I however don't score at all for the two secondary keywords although I optimize well and use them as part of my URL in internal pages. This leads me to conclude that www.keyword.com is a far more powerful than www.brand.com/keyword.htm.
To address this I have purchased www.keyword2.net and www.keyword3.us (I asked but the owner wanted $200,000 for keyword3.net!) and have built two new websites. This should in time give me the dominance I seek.
While keyword in the title and body text is easy to achieve and very important, I really believe that keyword in the domain will give you the edge over sites that are not so fortunate. Just check any category and you will see keyword.com, .net, etc. on the first page even though they may be crappy sites with poor content.
Just my .02cents.
i.e. allinurl: Takes the normal results, and strips outs those that don't contain the keyphrase in the URL.
allinanchor: Takes the normal results, and strips out those that don't contain the keyphrase in the anchor text.
...and so on.
Sachac, I have been thinking the same. But the #1 thing Google "likes" is not your domain name but how many links are pointing to you and with what anchor text. Of course, links from high PR-sites have more weight, also anchor text from high PR sites gives you more relevance to this text than from low PR sites.

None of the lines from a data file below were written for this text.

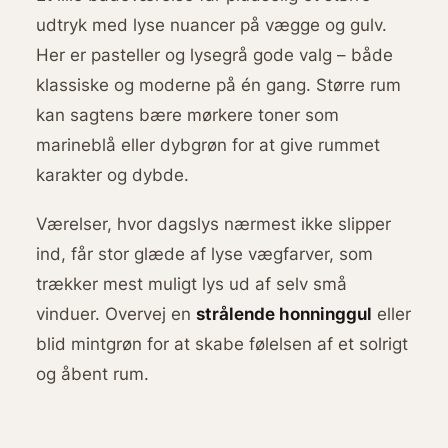
udtryk med lyse nuancer på vægge og gulv.
Her er pasteller og lysegrå gode valg – både
klassiske og moderne på én gang. Større rum
kan sagtens bære mørkere toner som
marineblå eller dybgrøn for at give rummet
karakter og dybde.
Værelser, hvor dagslys nærmest ikke slipper
ind, får stor glæde af lyse vægfarver, som
trækker mest muligt lys ud af selv små
vinduer. Overvej en
strålende honninggul
eller
blid mintgrøn for at skabe følelsen af et solrigt
og åbent rum.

Could be that domains containing the keyword are linked with that keyword even if the anchor text is just the domain, so they have some natural advantage.

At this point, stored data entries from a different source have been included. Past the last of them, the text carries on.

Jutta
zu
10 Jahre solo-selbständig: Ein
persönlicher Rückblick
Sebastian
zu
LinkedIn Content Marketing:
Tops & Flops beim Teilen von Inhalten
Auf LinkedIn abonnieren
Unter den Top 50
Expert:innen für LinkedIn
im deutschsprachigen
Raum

IMO keywords in your domain gives you only the edge if other things are comparable.
"IMO keywords in your domain gives you only the edge if other things are comparable."
The evidence I have seen seems to contradict this. In my industry, keyword1.com, keyword2.com, and keyword3.com are all top ten sites. All three are poor quality sites with few links and surely would not have been there were it not for their keyword-in-the-domain status.

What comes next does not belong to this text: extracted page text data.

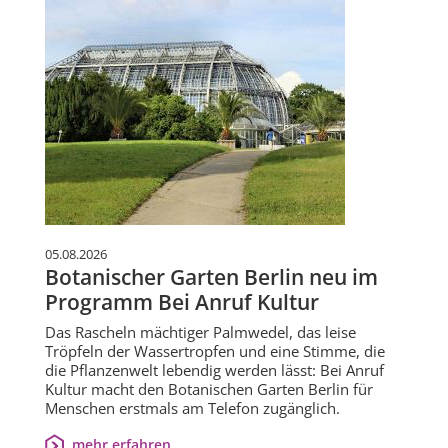
05.08.2026
Botanischer Garten Berlin neu im
Programm Bei Anruf Kultur
Das Rascheln mächtiger Palmwedel, das leise
Tröpfeln der Wassertropfen und eine Stimme, die
die Pflanzenwelt lebendig werden lässt: Bei Anruf
Kultur macht den Botanischen Garten Berlin für
Menschen erstmals am Telefon zugänglich.
mehr erfahren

The other thing I have noticed is that hyphenated keywords (www.brand-keyword.com) weigh far more heavily than unhyphenated www.brandkeyword.com. This adds strength to my contention that keyword in the domain, especially keyword.com, net, etc., is far more powerful than given credit for.
Ok, they might not very much backlinks (which could be deceiving at the moment anyway) and their content might be poor. But what's up with the next positions? If they have even less backlinks, then that's it.
www.brandkeyword.com will gain you nothing because for Google it's just the word "brandkeyword", and I doubt people are searching for it :)
If the keyword in the domain is such important, why then is apple number one for "google glossary"?
I don't say that it plays no role at all, I just would not overestimate it. Of course it can get you the edge.
The number one for this keyword also does not have the keyword in the domain name (not really, see above).